=== Exercise A ===
Render into Spanish the following sentence from the article on Intel Optimization for Caffe in smart retail: "Our experiments were based on Pascal VOC 2007 dataset."

=== Selection ===
· · ·
Facilitating AI Power in Smart Retail Using Intel® Optimization for Caffe* on Intel® Xeon® Scalable Processors

Published: 06/24/2019  

Last Updated: 06/24/2019


Object classification and detection is a relevant topic to computer vision in AI world. There are lots of live applications taking advantage of deep learning algorithms, and among them smart retail proves to become practical scenario for AI and benefit from AI as well. Concrete examples are food and goods detection, package/label detection, goods count, textile of cloth recognition, face recognition, face payment and many more. Most of all reaction time of these solutions in smart retail becomes extremely important for evaluating provided services as well as customer experience.

This article shows inference performance gains can be achieved using Intel® Optimization for Caffe* compared to open BVLC Caffe* on Intel® Xeon® Scalable processors for two main tasks: object classification and object detection. We tested various topologies such as GoogLeNet*, ResNet*, PVANet*, etc. using BVLC Caffe* and Intel® Optimization for Caffe* on Intel® Xeon® Scalable processors.

Solution Architecture and Design

Since there are many different uses for object classification and detection, practitioners cannot use only one model/topology to be generalized in all applications. We have to find each model with algorithms to match its best end use. In object classification and detection there are a couple of popular topologies that can achieve these tasks; VGG, and ResNet can be used as feature extraction models or classification models, whereas PVANet and Faster-RCNN as detection models.

The advantages of using Intel Optimization for Caffe are:

Intel Optimization for Caffe takes good advantage of libraries such as Intel® Math Kernel Library (Intel® MKL) and Intel® Math Kernel Library for Deep Neural Networks (Intel® MKL-DNN) to accelerate matrix multiply and add computation.

  1. It has topologies optimization as well which means similar layers are fused together and computed only once during its lifetime. Thus, other layers can query and acquire the computed result very quickly.
  2. Most of all training parts for classification and detection were achieved by Intel Optimization for Caffe in order to keep models and end-to-end pipeline simply consistent.

Our experiments were based on Pascal VOC 2007 dataset. 9,963 images were used to evaluate classification inference, while 4,952 images were used to evaluate detection inference.

Our work diagram is designed as below:

architecture workflow
Architecture workflow


As discussed above we use diverse popular topologies in this experiment listed as follows.

  • Classification: AlexNet*, GoogLeNet, VGG16, ResNet50, ResNet101
  • Detection: PVANet, Faster-RCNN

Hardware Configuration

Test Date 25/09/2018
Platform S2600BP
# Nodes 1
# Sockets 2
Processor Intel® Xeon® Gold 6140 processor (24.75M Cache, 2.30 GHz)
· · ·
Stored items:
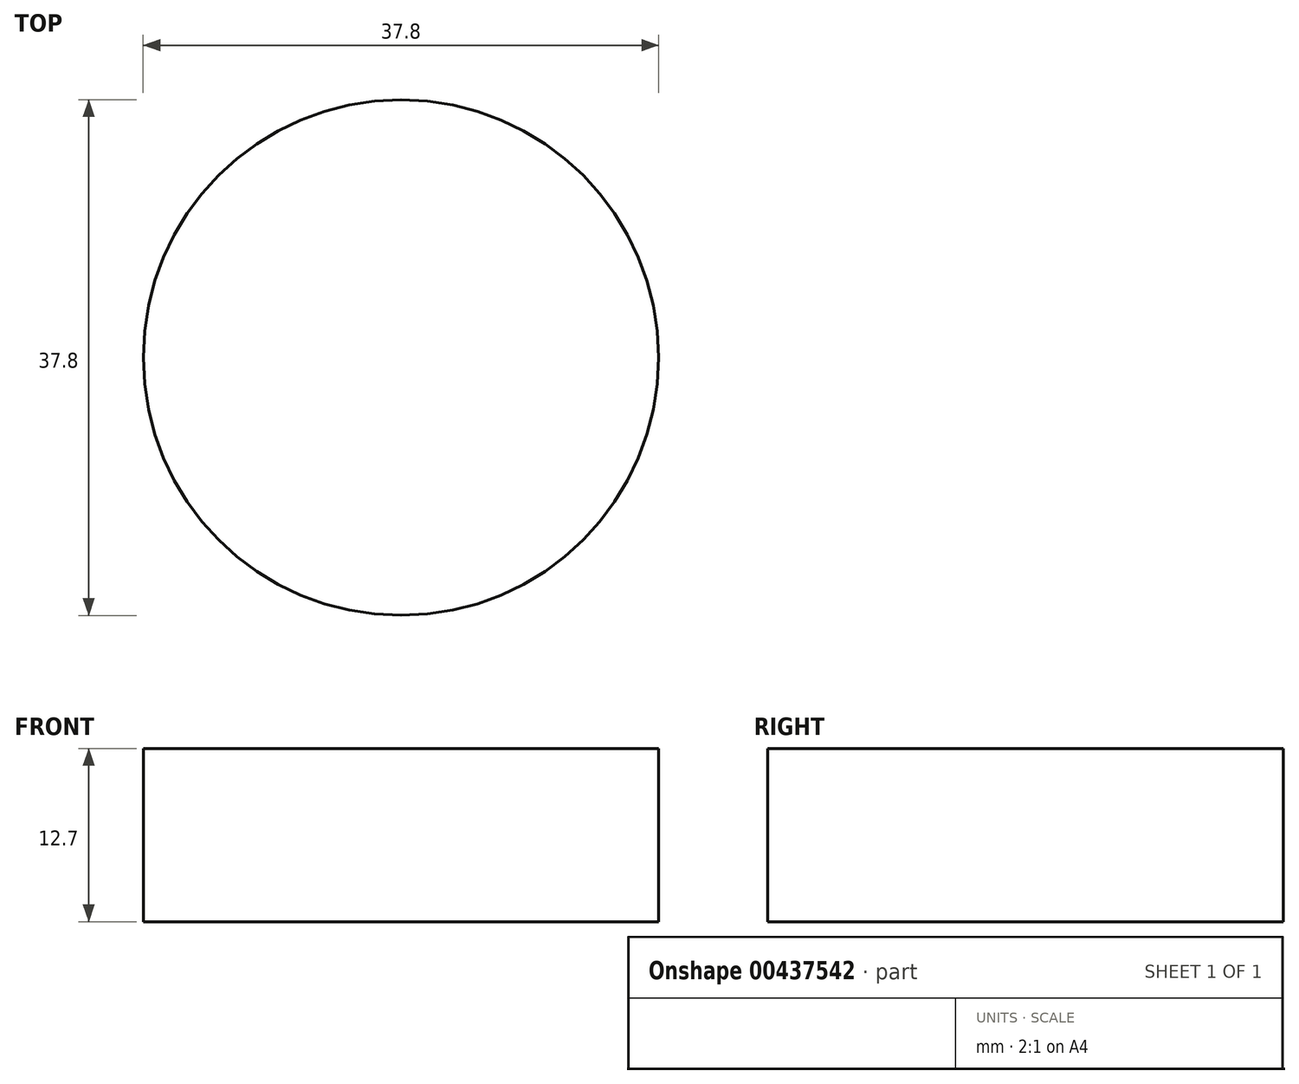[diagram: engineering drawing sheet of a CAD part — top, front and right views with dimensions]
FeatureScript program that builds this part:
annotation { "Feature Type Name" : "Feature", "Feature Type Description" : "" }
export const myFeature = defineFeature(function(context is Context, id is Id, definition is map)
    precondition{}
    {
        {
            var Q0;
            Q0=qCreatedBy(makeId("Top.planeOp"),FACE);
            var sketch = newSketch(context, id + "F0", { "sketchPlane" : qUnion([Q0])});
            skCircle(sketch, "E0", {"center": v(0, 0) * mm, "radius": 18.9 * mm});
            skSolve(sketch);
        }
        {
            var Q0;
            Q0=sQuery(id+"F0.wireOp",EDGE,"E0");
            extrude(context, id + "F1", {"bodyType" : ToolBodyType.SURFACE, "surfaceEntities" : qUnion([Q0]), "depth" : 12.7 * mm});
        }
    });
· · ·
=== Exercise B ===
Retype all of the rows of CAD parts above verbatim, line for line, leaving the pictures out of your answer.

=== Final result A ===
Nuestros experimentos se basaron en el conjunto de datos Pascal VOC 2007.

=== Final result B ===
[diagram: engineering drawing sheet of a CAD part — top, front and right views with dimensions]
FeatureScript program that builds this part:
annotation { "Feature Type Name" : "Feature", "Feature Type Description" : "" }
export const myFeature = defineFeature(function(context is Context, id is Id, definition is map)
    precondition{}
    {
        {
            var Q0;
            Q0=qCreatedBy(makeId("Top.planeOp"),FACE);
            var sketch = newSketch(context, id + "F0", { "sketchPlane" : qUnion([Q0])});
            skCircle(sketch, "E0", {"center": v(0, 0) * mm, "radius": 18.9 * mm});
            skSolve(sketch);
        }
        {
            var Q0;
            Q0=sQuery(id+"F0.wireOp",EDGE,"E0");
            extrude(context, id + "F1", {"bodyType" : ToolBodyType.SURFACE, "surfaceEntities" : qUnion([Q0]), "depth" : 12.7 * mm});
        }
    });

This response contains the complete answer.